▸ Work instructions
Print the whole account of the guided session below, word for word.

▸ Text for analysis

Ursula opened up her loving arms, words and strength and walked me through the session.
The first image to come up was a witch. I felt she was angry. I felt she put a curse on me. She didn’t come across nice at all.
The second image to come forth was a trickster. He looked mean. I thought maybe he was a jester? But then I said, he looked like a mime, and I admitted, I always disliked and felt uncomfortable with mimes. I was guided to talk to him. I couldn’t. I was frozen. He was terrifying. He was telling me scary things. He was telling me I was an awful person. He was telling me I did everything wrong. Ursula helped me question him. She asked me to ask him where he came from. At first, he did not speak. She said, of course. She yelled at him some and he got quiet and then said he comes from fear. I felt like he was telling me he came from hell.
My 2 year old self came forward, frightened. I was guided to hold her. She said she was sad that my dad called her sickly as a child. She didn’t think she was sickly. She wasn’t sickly. She said she was scared. She felt alone. We spoke together of all the things she thought she heard said about her, believed were true, that she was bad. Ursula came forward at the perfect times to help me. I told Ursula I was struggling and needed backup. I was guided to tell my young self to remember we are sensitive. But we don’t have take everything literally. We don’t have to take what people say to us as fact.
Ursula was so strong. (Okay normally I don’t say Ursula so much but I need to here – because I could not do any of this work without her being stern and firm with the trickster. She guided me and helped me with the trickster. I needed someone to speak louder because I was so afraid and spiraling down. I was guided to remember all the parts of both young me and old me that are jolly and fun, light hearted and happy. These can’t be taken away from me. I was guided to remember I don’t need the trickster to tell me what’s happening. I’m here! The real me, the pure me, the strong and courageous me can ward off the trickster, can ward off illness, can ward off the spiral down. Yes, it is hard. But I have a lot of people around me. I am not alone. I can fight for me and my family.

▸ Given data
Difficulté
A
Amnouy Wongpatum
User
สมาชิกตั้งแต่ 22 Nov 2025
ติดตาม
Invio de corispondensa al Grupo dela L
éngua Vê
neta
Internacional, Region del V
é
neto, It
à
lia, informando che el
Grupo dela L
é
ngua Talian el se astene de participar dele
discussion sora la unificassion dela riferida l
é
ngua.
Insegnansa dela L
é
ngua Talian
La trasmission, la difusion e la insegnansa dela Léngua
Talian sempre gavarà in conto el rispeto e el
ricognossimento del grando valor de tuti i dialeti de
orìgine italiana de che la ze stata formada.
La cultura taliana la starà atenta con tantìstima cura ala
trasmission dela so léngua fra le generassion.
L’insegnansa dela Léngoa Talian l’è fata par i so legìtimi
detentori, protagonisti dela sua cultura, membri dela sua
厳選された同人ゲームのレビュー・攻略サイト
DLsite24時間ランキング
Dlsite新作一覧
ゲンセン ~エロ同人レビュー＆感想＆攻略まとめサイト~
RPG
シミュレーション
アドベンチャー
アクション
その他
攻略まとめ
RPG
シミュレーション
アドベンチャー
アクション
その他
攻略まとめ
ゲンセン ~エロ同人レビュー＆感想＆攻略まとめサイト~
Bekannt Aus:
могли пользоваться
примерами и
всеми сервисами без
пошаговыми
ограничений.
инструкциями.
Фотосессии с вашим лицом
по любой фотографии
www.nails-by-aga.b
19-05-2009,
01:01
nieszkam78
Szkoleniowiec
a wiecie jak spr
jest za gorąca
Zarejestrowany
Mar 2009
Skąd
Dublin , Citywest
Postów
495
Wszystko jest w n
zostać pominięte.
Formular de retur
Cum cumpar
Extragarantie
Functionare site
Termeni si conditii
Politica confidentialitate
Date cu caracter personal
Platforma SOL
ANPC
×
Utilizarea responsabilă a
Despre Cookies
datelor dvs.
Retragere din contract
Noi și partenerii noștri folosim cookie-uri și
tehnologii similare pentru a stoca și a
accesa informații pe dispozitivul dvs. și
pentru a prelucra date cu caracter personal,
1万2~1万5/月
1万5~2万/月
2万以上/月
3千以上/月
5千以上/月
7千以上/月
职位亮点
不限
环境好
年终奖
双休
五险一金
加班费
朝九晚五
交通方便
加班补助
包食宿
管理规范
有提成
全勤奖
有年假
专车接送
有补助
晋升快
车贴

▸ Finished task
Ursula opened up her loving arms, words and strength and walked me through the session.
The first image to come up was a witch. I felt she was angry. I felt she put a curse on me. She didn’t come across nice at all.
The second image to come forth was a trickster. He looked mean. I thought maybe he was a jester? But then I said, he looked like a mime, and I admitted, I always disliked and felt uncomfortable with mimes. I was guided to talk to him. I couldn’t. I was frozen. He was terrifying. He was telling me scary things. He was telling me I was an awful person. He was telling me I did everything wrong. Ursula helped me question him. She asked me to ask him where he came from. At first, he did not speak. She said, of course. She yelled at him some and he got quiet and then said he comes from fear. I felt like he was telling me he came from hell.
My 2 year old self came forward, frightened. I was guided to hold her. She said she was sad that my dad called her sickly as a child. She didn’t think she was sickly. She wasn’t sickly. She said she was scared. She felt alone. We spoke together of all the things she thought she heard said about her, believed were true, that she was bad. Ursula came forward at the perfect times to help me. I told Ursula I was struggling and needed backup. I was guided to tell my young self to remember we are sensitive. But we don’t have take everything literally. We don’t have to take what people say to us as fact.
Ursula was so strong. (Okay normally I don’t say Ursula so much but I need to here – because I could not do any of this work without her being stern and firm with the trickster. She guided me and helped me with the trickster. I needed someone to speak louder because I was so afraid and spiraling down. I was guided to remember all the parts of both young me and old me that are jolly and fun, light hearted and happy. These can’t be taken away from me. I was guided to remember I don’t need the trickster to tell me what’s happening. I’m here! The real me, the pure me, the strong and courageous me can ward off the trickster, can ward off illness, can ward off the spiral down. Yes, it is hard. But I have a lot of people around me. I am not alone. I can fight for me and my family.